If any readers out there have heretofore remained unacquainted with the joys of Weird Al, don't feel too embarrassed (although, really, you should be). For a crash course, I suggest starting with his earliest hit, Eat It, and then moving on to, I don't know, Amish Paradise, Smells Like Nirvana, Bob and his biggest hit, White and Nerdy.

As Shona intimates, Yankovic has a new album out, Mandatory Fun, and he has been releasing eight videos in eight days. Oh Yankovic, you really do spoil us. I already have enormous fondness for Foil (his take on Lorde's Royals) and Word Crimes (the best takedown of Blurred Lines yet), but his version of Pharrell's ubiquitous Happy, now renamed Tacky, is truly hilarious and, like all Yankovic songs, is best enjoyed with the video.

As Shona says, certain styles and habits are described as "tacky" by Yankovic in this song, and I don't think many will disagree: Ed Hardy shirts, glitter Uggs, pink sequin Crocs. Yup, all utterly damnable. But what's this? "Wearing sandals with my socks" – tacky? Doesn't he know that a colourful little ankle sock with a strappy sandal is simply the last word in chic cuteness? And Aisha Tyler in the video wearing a Kenzo-like sweatshirt, when everyone knows Kenzo sweatshirts are positively the dernier cri! And Margaret Cho's yellow lederhosen with purple tights would get her photographed tout de suite by style bloggers at London fashion week, to say nothing of Weird Al's yellow houndstooth trousers.

It's nothing new that some fashion people dress, well, weird, but it sometimes takes someone like Weird Al to act like the little boy who points out the emperor's nakedness to say what is really going on here.
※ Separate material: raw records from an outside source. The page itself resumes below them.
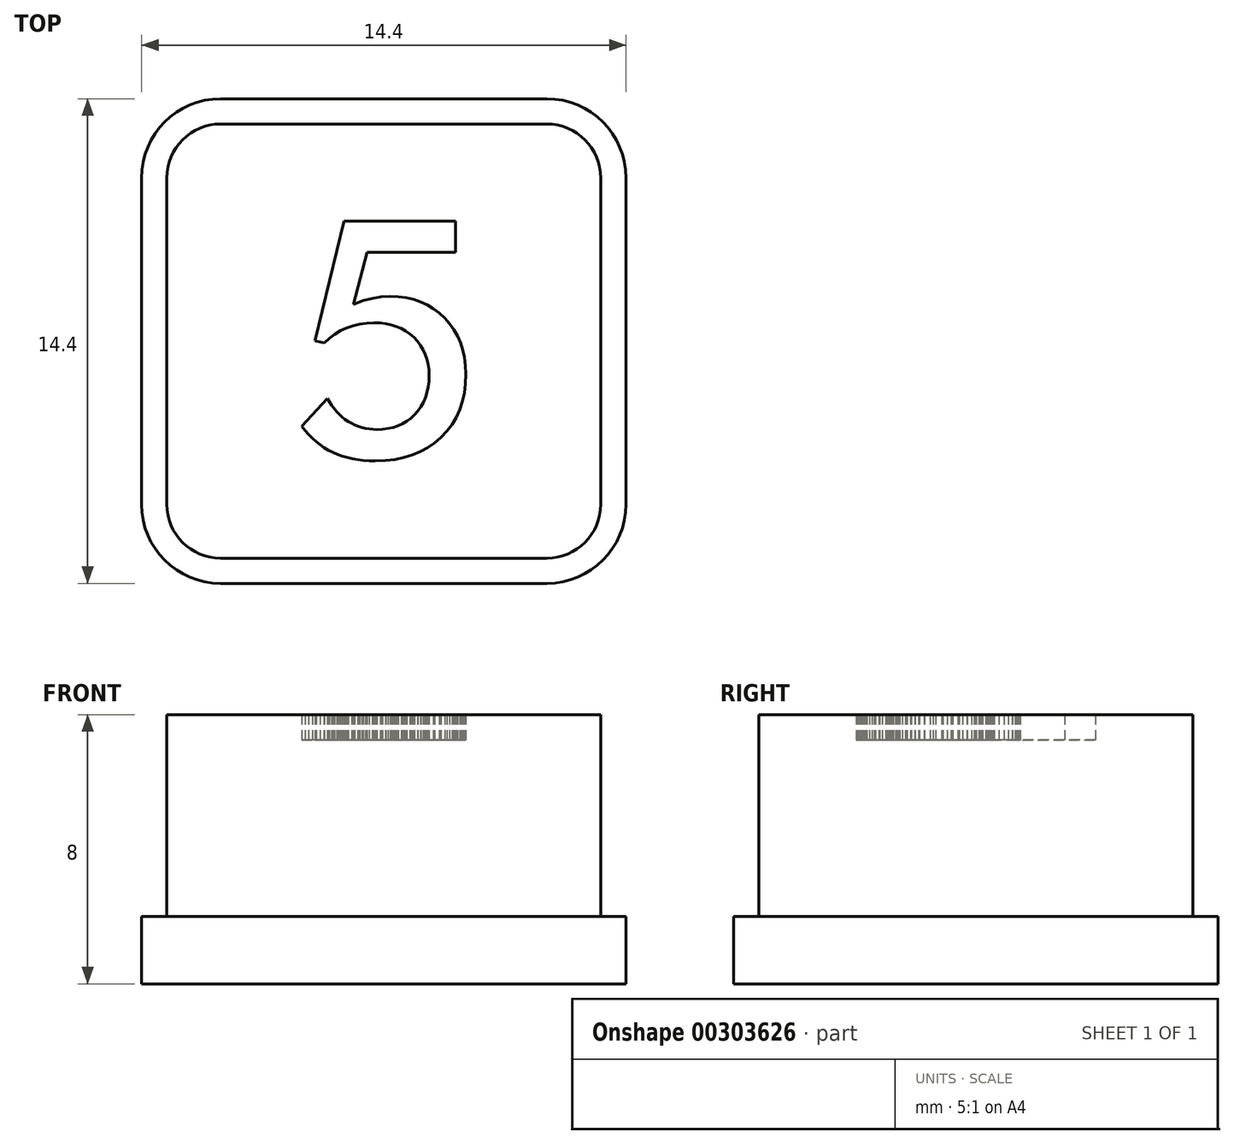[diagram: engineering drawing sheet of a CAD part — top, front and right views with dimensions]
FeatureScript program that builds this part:
annotation { "Feature Type Name" : "Feature", "Feature Type Description" : "" }
export const myFeature = defineFeature(function(context is Context, id is Id, definition is map)
    precondition{}
    {
        {
            var Q0;
            Q0=qCreatedBy(makeId("Top.planeOp"),FACE);
            var sketch = newSketch(context, id + "F0", { "sketchPlane" : qUnion([Q0])});
            skArc(sketch, "E0", {"start": v(4.85, -6.45) * mm, "mid": v(5.98, -5.98) * mm, "end": v(6.45, -4.85) * mm});
            skLineSegment(sketch, "E1", {"start": v(6.45, -4.85) * mm, "end": v(6.45, 4.85) * mm});
            skArc(sketch, "E2", {"start": v(6.45, 4.85) * mm, "mid": v(5.98, 5.98) * mm, "end": v(4.85, 6.45) * mm});
            skLineSegment(sketch, "E3", {"start": v(4.85, 6.45) * mm, "end": v(-4.85, 6.45) * mm});
            skArc(sketch, "E4", {"start": v(-4.85, 6.45) * mm, "mid": v(-5.98, 5.98) * mm, "end": v(-6.45, 4.85) * mm});
            skLineSegment(sketch, "E5", {"start": v(-6.45, 4.85) * mm, "end": v(-6.45, -4.85) * mm});
            skArc(sketch, "E6", {"start": v(-6.45, -4.85) * mm, "mid": v(-5.98, -5.98) * mm, "end": v(-4.85, -6.45) * mm});
            skLineSegment(sketch, "E7", {"start": v(-4.85, -6.45) * mm, "end": v(4.85, -6.45) * mm});
            skArc(sketch, "E8", {"start": v(-4.85, 7.2) * mm, "mid": v(-6.51, 6.51) * mm, "end": v(-7.2, 4.85) * mm});
            skLineSegment(sketch, "E9", {"start": v(-7.2, 4.85) * mm, "end": v(-7.2, -4.85) * mm});
            skArc(sketch, "E10", {"start": v(-7.2, -4.85) * mm, "mid": v(-6.51, -6.51) * mm, "end": v(-4.85, -7.2) * mm});
            skLineSegment(sketch, "E11", {"start": v(-4.85, -7.2) * mm, "end": v(4.85, -7.2) * mm});
            skArc(sketch, "E12", {"start": v(4.85, -7.2) * mm, "mid": v(6.51, -6.51) * mm, "end": v(7.2, -4.85) * mm});
            skLineSegment(sketch, "E13", {"start": v(7.2, -4.85) * mm, "end": v(7.2, 4.85) * mm});
            skArc(sketch, "E14", {"start": v(7.2, 4.85) * mm, "mid": v(6.51, 6.51) * mm, "end": v(4.85, 7.2) * mm});
            skLineSegment(sketch, "E15", {"start": v(4.85, 7.2) * mm, "end": v(-4.85, 7.2) * mm});
            skLineSegment(sketch, "E16", {"start": v(-1.68, -1.7) * mm, "end": v(-1.55, -1.91) * mm});
            skLineSegment(sketch, "E17", {"start": v(-1.55, -1.91) * mm, "end": v(-1.4, -2.1) * mm});
            skLineSegment(sketch, "E18", {"start": v(-1.4, -2.1) * mm, "end": v(-1.32, -2.18) * mm});
            skLineSegment(sketch, "E19", {"start": v(-1.32, -2.18) * mm, "end": v(-1.24, -2.26) * mm});
            skLineSegment(sketch, "E20", {"start": v(-1.24, -2.26) * mm, "end": v(-1.15, -2.33) * mm});
            skLineSegment(sketch, "E21", {"start": v(-1.15, -2.33) * mm, "end": v(-1.06, -2.39) * mm});
            skLineSegment(sketch, "E22", {"start": v(-1.06, -2.39) * mm, "end": v(-0.96, -2.44) * mm});
            skLineSegment(sketch, "E23", {"start": v(-0.96, -2.44) * mm, "end": v(-0.86, -2.5) * mm});
            skLineSegment(sketch, "E24", {"start": v(-0.86, -2.5) * mm, "end": v(-0.76, -2.53) * mm});
            skLineSegment(sketch, "E25", {"start": v(-0.76, -2.53) * mm, "end": v(-0.65, -2.57) * mm});
            skLineSegment(sketch, "E26", {"start": v(-0.65, -2.57) * mm, "end": v(-0.54, -2.6) * mm});
            skLineSegment(sketch, "E27", {"start": v(-0.54, -2.6) * mm, "end": v(-0.43, -2.61) * mm});
            skLineSegment(sketch, "E28", {"start": v(-0.43, -2.61) * mm, "end": v(-0.32, -2.62) * mm});
            skLineSegment(sketch, "E29", {"start": v(-0.32, -2.62) * mm, "end": v(-0.2, -2.63) * mm});
            skLineSegment(sketch, "E30", {"start": v(-0.2, -2.63) * mm, "end": v(-0.04, -2.62) * mm});
            skLineSegment(sketch, "E31", {"start": v(-0.04, -2.62) * mm, "end": v(0.12, -2.6) * mm});
            skLineSegment(sketch, "E32", {"start": v(0.12, -2.6) * mm, "end": v(0.28, -2.57) * mm});
            skLineSegment(sketch, "E33", {"start": v(0.28, -2.57) * mm, "end": v(0.42, -2.52) * mm});
            skLineSegment(sketch, "E34", {"start": v(0.42, -2.52) * mm, "end": v(0.56, -2.45) * mm});
            skLineSegment(sketch, "E35", {"start": v(0.56, -2.45) * mm, "end": v(0.69, -2.38) * mm});
            skLineSegment(sketch, "E36", {"start": v(0.69, -2.38) * mm, "end": v(0.8, -2.29) * mm});
            skLineSegment(sketch, "E37", {"start": v(0.8, -2.29) * mm, "end": v(0.92, -2.19) * mm});
            skLineSegment(sketch, "E38", {"start": v(0.92, -2.19) * mm, "end": v(1.02, -2.07) * mm});
            skLineSegment(sketch, "E39", {"start": v(1.02, -2.07) * mm, "end": v(1.1, -1.95) * mm});
            skLineSegment(sketch, "E40", {"start": v(1.1, -1.95) * mm, "end": v(1.18, -1.81) * mm});
            skLineSegment(sketch, "E41", {"start": v(1.18, -1.81) * mm, "end": v(1.24, -1.67) * mm});
            skLineSegment(sketch, "E42", {"start": v(1.24, -1.67) * mm, "end": v(1.29, -1.52) * mm});
            skLineSegment(sketch, "E43", {"start": v(1.29, -1.52) * mm, "end": v(1.32, -1.36) * mm});
            skLineSegment(sketch, "E44", {"start": v(1.32, -1.36) * mm, "end": v(1.34, -1.2) * mm});
            skLineSegment(sketch, "E45", {"start": v(1.34, -1.2) * mm, "end": v(1.35, -1.02) * mm});
            skLineSegment(sketch, "E46", {"start": v(1.35, -1.02) * mm, "end": v(1.34, -0.85) * mm});
            skLineSegment(sketch, "E47", {"start": v(1.34, -0.85) * mm, "end": v(1.32, -0.7) * mm});
            skLineSegment(sketch, "E48", {"start": v(1.32, -0.7) * mm, "end": v(1.28, -0.54) * mm});
            skLineSegment(sketch, "E49", {"start": v(1.28, -0.54) * mm, "end": v(1.24, -0.4) * mm});
            skLineSegment(sketch, "E50", {"start": v(1.24, -0.4) * mm, "end": v(1.17, -0.26) * mm});
            skLineSegment(sketch, "E51", {"start": v(1.17, -0.26) * mm, "end": v(1.1, -0.13) * mm});
            skLineSegment(sketch, "E52", {"start": v(1.1, -0.13) * mm, "end": v(1, 0) * mm});
            skLineSegment(sketch, "E53", {"start": v(1, 0) * mm, "end": v(0.9, 0.1) * mm});
            skLineSegment(sketch, "E54", {"start": v(0.9, 0.1) * mm, "end": v(0.78, 0.2) * mm});
            skLineSegment(sketch, "E55", {"start": v(0.78, 0.2) * mm, "end": v(0.65, 0.3) * mm});
            skLineSegment(sketch, "E56", {"start": v(0.65, 0.3) * mm, "end": v(0.52, 0.37) * mm});
            skLineSegment(sketch, "E57", {"start": v(0.52, 0.37) * mm, "end": v(0.37, 0.43) * mm});
            skLineSegment(sketch, "E58", {"start": v(0.37, 0.43) * mm, "end": v(0.22, 0.48) * mm});
            skLineSegment(sketch, "E59", {"start": v(0.22, 0.48) * mm, "end": v(0.06, 0.52) * mm});
            skLineSegment(sketch, "E60", {"start": v(0.06, 0.52) * mm, "end": v(-0.1, 0.54) * mm});
            skLineSegment(sketch, "E61", {"start": v(-0.1, 0.54) * mm, "end": v(-0.29, 0.54) * mm});
            skLineSegment(sketch, "E62", {"start": v(-0.29, 0.54) * mm, "end": v(-0.5, 0.53) * mm});
            skLineSegment(sketch, "E63", {"start": v(-0.5, 0.53) * mm, "end": v(-0.71, 0.5) * mm});
            skLineSegment(sketch, "E64", {"start": v(-0.71, 0.5) * mm, "end": v(-0.91, 0.46) * mm});
            skLineSegment(sketch, "E65", {"start": v(-0.91, 0.46) * mm, "end": v(-1.1, 0.4) * mm});
            skLineSegment(sketch, "E66", {"start": v(-1.1, 0.4) * mm, "end": v(-1.28, 0.3) * mm});
            skLineSegment(sketch, "E67", {"start": v(-1.28, 0.3) * mm, "end": v(-1.46, 0.2) * mm});
            skLineSegment(sketch, "E68", {"start": v(-1.46, 0.2) * mm, "end": v(-1.62, 0.08) * mm});
            skLineSegment(sketch, "E69", {"start": v(-1.62, 0.08) * mm, "end": v(-1.76, -0.05) * mm});
            skLineSegment(sketch, "E70", {"start": v(-1.76, -0.05) * mm, "end": v(-2.05, 0) * mm});
            skLineSegment(sketch, "E71", {"start": v(-2.05, 0) * mm, "end": v(-1.18, 3.56) * mm});
            skLineSegment(sketch, "E72", {"start": v(-1.18, 3.56) * mm, "end": v(2.13, 3.56) * mm});
            skLineSegment(sketch, "E73", {"start": v(2.13, 3.56) * mm, "end": v(2.13, 2.64) * mm});
            skLineSegment(sketch, "E74", {"start": v(2.13, 2.64) * mm, "end": v(-0.5, 2.64) * mm});
            skLineSegment(sketch, "E75", {"start": v(-0.5, 2.64) * mm, "end": v(-0.9, 1.1) * mm});
            skLineSegment(sketch, "E76", {"start": v(-0.9, 1.1) * mm, "end": v(-0.62, 1.2) * mm});
            skLineSegment(sketch, "E77", {"start": v(-0.62, 1.2) * mm, "end": v(-0.35, 1.27) * mm});
            skLineSegment(sketch, "E78", {"start": v(-0.35, 1.27) * mm, "end": v(-0.08, 1.31) * mm});
            skLineSegment(sketch, "E79", {"start": v(-0.08, 1.31) * mm, "end": v(0.19, 1.33) * mm});
            skLineSegment(sketch, "E80", {"start": v(0.19, 1.33) * mm, "end": v(0.43, 1.32) * mm});
            skLineSegment(sketch, "E81", {"start": v(0.43, 1.32) * mm, "end": v(0.66, 1.29) * mm});
            skLineSegment(sketch, "E82", {"start": v(0.66, 1.29) * mm, "end": v(0.88, 1.24) * mm});
            skLineSegment(sketch, "E83", {"start": v(0.88, 1.24) * mm, "end": v(1.1, 1.17) * mm});
            skLineSegment(sketch, "E84", {"start": v(1.1, 1.17) * mm, "end": v(1.29, 1.08) * mm});
            skLineSegment(sketch, "E85", {"start": v(1.29, 1.08) * mm, "end": v(1.48, 0.97) * mm});
            skLineSegment(sketch, "E86", {"start": v(1.48, 0.97) * mm, "end": v(1.65, 0.84) * mm});
            skLineSegment(sketch, "E87", {"start": v(1.65, 0.84) * mm, "end": v(1.81, 0.69) * mm});
            skLineSegment(sketch, "E88", {"start": v(1.81, 0.69) * mm, "end": v(1.96, 0.52) * mm});
            skLineSegment(sketch, "E89", {"start": v(1.96, 0.52) * mm, "end": v(2.09, 0.34) * mm});
            skLineSegment(sketch, "E90", {"start": v(2.09, 0.34) * mm, "end": v(2.2, 0.15) * mm});
            skLineSegment(sketch, "E91", {"start": v(2.2, 0.15) * mm, "end": v(2.28, -0.05) * mm});
            skLineSegment(sketch, "E92", {"start": v(2.28, -0.05) * mm, "end": v(2.35, -0.27) * mm});
            skLineSegment(sketch, "E93", {"start": v(2.35, -0.27) * mm, "end": v(2.4, -0.5) * mm});
            skLineSegment(sketch, "E94", {"start": v(2.4, -0.5) * mm, "end": v(2.43, -0.73) * mm});
            skLineSegment(sketch, "E95", {"start": v(2.43, -0.73) * mm, "end": v(2.44, -0.98) * mm});
            skLineSegment(sketch, "E96", {"start": v(2.44, -0.98) * mm, "end": v(2.43, -1.27) * mm});
            skLineSegment(sketch, "E97", {"start": v(2.43, -1.27) * mm, "end": v(2.4, -1.54) * mm});
            skLineSegment(sketch, "E98", {"start": v(2.4, -1.54) * mm, "end": v(2.34, -1.8) * mm});
            skLineSegment(sketch, "E99", {"start": v(2.34, -1.8) * mm, "end": v(2.26, -2.04) * mm});
            skLineSegment(sketch, "E100", {"start": v(2.26, -2.04) * mm, "end": v(2.15, -2.27) * mm});
            skLineSegment(sketch, "E101", {"start": v(2.15, -2.27) * mm, "end": v(2.03, -2.48) * mm});
            skLineSegment(sketch, "E102", {"start": v(2.03, -2.48) * mm, "end": v(1.88, -2.68) * mm});
            skLineSegment(sketch, "E103", {"start": v(1.88, -2.68) * mm, "end": v(1.7, -2.86) * mm});
            skLineSegment(sketch, "E104", {"start": v(1.7, -2.86) * mm, "end": v(1.52, -3.02) * mm});
            skLineSegment(sketch, "E105", {"start": v(1.52, -3.02) * mm, "end": v(1.31, -3.17) * mm});
            skLineSegment(sketch, "E106", {"start": v(1.31, -3.17) * mm, "end": v(1.09, -3.29) * mm});
            skLineSegment(sketch, "E107", {"start": v(1.09, -3.29) * mm, "end": v(0.85, -3.38) * mm});
            skLineSegment(sketch, "E108", {"start": v(0.85, -3.38) * mm, "end": v(0.6, -3.46) * mm});
            skLineSegment(sketch, "E109", {"start": v(0.6, -3.46) * mm, "end": v(0.33, -3.52) * mm});
            skLineSegment(sketch, "E110", {"start": v(0.33, -3.52) * mm, "end": v(0.05, -3.55) * mm});
            skLineSegment(sketch, "E111", {"start": v(0.05, -3.55) * mm, "end": v(-0.25, -3.56) * mm});
            skLineSegment(sketch, "E112", {"start": v(-0.25, -3.56) * mm, "end": v(-0.43, -3.56) * mm});
            skLineSegment(sketch, "E113", {"start": v(-0.43, -3.56) * mm, "end": v(-0.6, -3.54) * mm});
            skLineSegment(sketch, "E114", {"start": v(-0.6, -3.54) * mm, "end": v(-0.77, -3.52) * mm});
            skLineSegment(sketch, "E115", {"start": v(-0.77, -3.52) * mm, "end": v(-0.93, -3.5) * mm});
            skLineSegment(sketch, "E116", {"start": v(-0.93, -3.5) * mm, "end": v(-1.09, -3.46) * mm});
            skLineSegment(sketch, "E117", {"start": v(-1.09, -3.46) * mm, "end": v(-1.24, -3.42) * mm});
            skLineSegment(sketch, "E118", {"start": v(-1.24, -3.42) * mm, "end": v(-1.38, -3.37) * mm});
            skLineSegment(sketch, "E119", {"start": v(-1.38, -3.37) * mm, "end": v(-1.52, -3.3) * mm});
            skLineSegment(sketch, "E120", {"start": v(-1.52, -3.3) * mm, "end": v(-1.65, -3.24) * mm});
            skLineSegment(sketch, "E121", {"start": v(-1.65, -3.24) * mm, "end": v(-1.77, -3.17) * mm});
            skLineSegment(sketch, "E122", {"start": v(-1.77, -3.17) * mm, "end": v(-1.9, -3.08) * mm});
            skLineSegment(sketch, "E123", {"start": v(-1.9, -3.08) * mm, "end": v(-2.01, -2.99) * mm});
            skLineSegment(sketch, "E124", {"start": v(-2.01, -2.99) * mm, "end": v(-2.13, -2.89) * mm});
            skLineSegment(sketch, "E125", {"start": v(-2.13, -2.89) * mm, "end": v(-2.24, -2.78) * mm});
            skLineSegment(sketch, "E126", {"start": v(-2.24, -2.78) * mm, "end": v(-2.34, -2.66) * mm});
            skLineSegment(sketch, "E127", {"start": v(-2.34, -2.66) * mm, "end": v(-2.44, -2.53) * mm});
            skLineSegment(sketch, "E128", {"start": v(-2.44, -2.53) * mm, "end": v(-1.68, -1.7) * mm});
            skSolve(sketch);
        }
        {
            var Q0;
            Q0=makeQuery(id+"F0.imprint","IMPRINT",FACE,{"disambiguationData":[TD([[makeQuery(id+"F0.imprint","IMPRINT",EDGE,{"derivedFrom":sQuery(id+"F0.wireOp",EDGE,"E0")}),-1.0]])]});
            extrude(context, id + "F1", {"entities" : qUnion([Q0]), "depth" : 2 * mm});
        }
        {
            var Q0;
            Q0=makeQuery(id+"F0.imprint","IMPRINT",FACE,{"disambiguationData":[TD([[makeQuery(id+"F0.imprint","IMPRINT",EDGE,{"derivedFrom":sQuery(id+"F0.wireOp",EDGE,"E0")}),1.0]])]});
            extrude(context, id + "F2", {"entities" : qUnion([Q0]), "operationType" : NewBodyOperationType.ADD, "depth" : 8 * mm});
        }
        {
            var Q0;
            Q0=makeQuery(id+"F0.imprint","IMPRINT",FACE,{"disambiguationData":[TD([[makeQuery(id+"F0.imprint","IMPRINT",EDGE,{"derivedFrom":sQuery(id+"F0.wireOp",EDGE,"E16")}),-1.0]])]});
            extrude(context, id + "F3", {"entities" : qUnion([Q0]), "operationType" : NewBodyOperationType.ADD, "depth" : 7.25 * mm});
        }
    });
Fashion people don't mind being dismissed as "weird" – hell, "weird" is precisely what they're going for, because they're trying to show that they're different from you, you tedious River Island-shopping pleb. But to be described as "tacky" is another thing entirely. No fashionista wants to be "tacky", yet it's hard to escape the revelation that, actually, that's what neon-coloured tights are. It's like looking back at photos of yourself as a teenager and realising the dress your mother told you was too short really was too short. Maybe all this trying to be modern and different sometimes just makes you look a bit, um, stupid.

But what I especially enjoy about Weird Al's song is the way he deems tacky certain aspects of modern life that are now so common they can pass almost unseen: people Instagramming every meal (an "unfollow" offence if ever there was one); people who keep old liquor bottles in a pointless attempt to create a kind of speakeasy vibe; live-tweeting private occasions, and so on. He's right, these aren't just modern irritants, they're downright tacky. As tacky as sequinned Uggs.

Of course, I don't really think this is going to stop fashion obsessives from dressing like idiots any more than the similarly themed 2010 video Being a Dickhead's Cool did. Rather, it's like listening to a sarcastic uncle take apart the habits of young people, and you laugh, but you know nothing will ever change because young people have always worn and done stupid things, because that's what being young is about.

But then there are other fashion crimes that I count as truly tacky, and they are being committed not by youngsters, but by people who are certainly old enough to know better (ie, over 30). And hot weather really brings out the tackiness. Here are some tacky sins that no one over the age of 30 is allowed to commit, by order of the law:

1. Wearing a knitted beanie when it is 80 degrees outside. (I know you think you look like Colin Farrell in that thing, but you actually just look sweaty.)2. Shorts that are so short the world could give you a colonoscopy.3. Men in bare feet on pavements. Insane. And dangerous. And tacky.4. Men going topless when they are at neither a beach nor a pool.5. Anyone who bitches at a woman about her body hair.

I could continue, and probably will at a later date, but this will suffice for now. I don't actually mind fashion tackiness – it's silly and joyful and funny. But if I could walk the dog without being confronted by the moobs of half my neighbourhood, well, I would feel so happy I'd be like a room without a roof.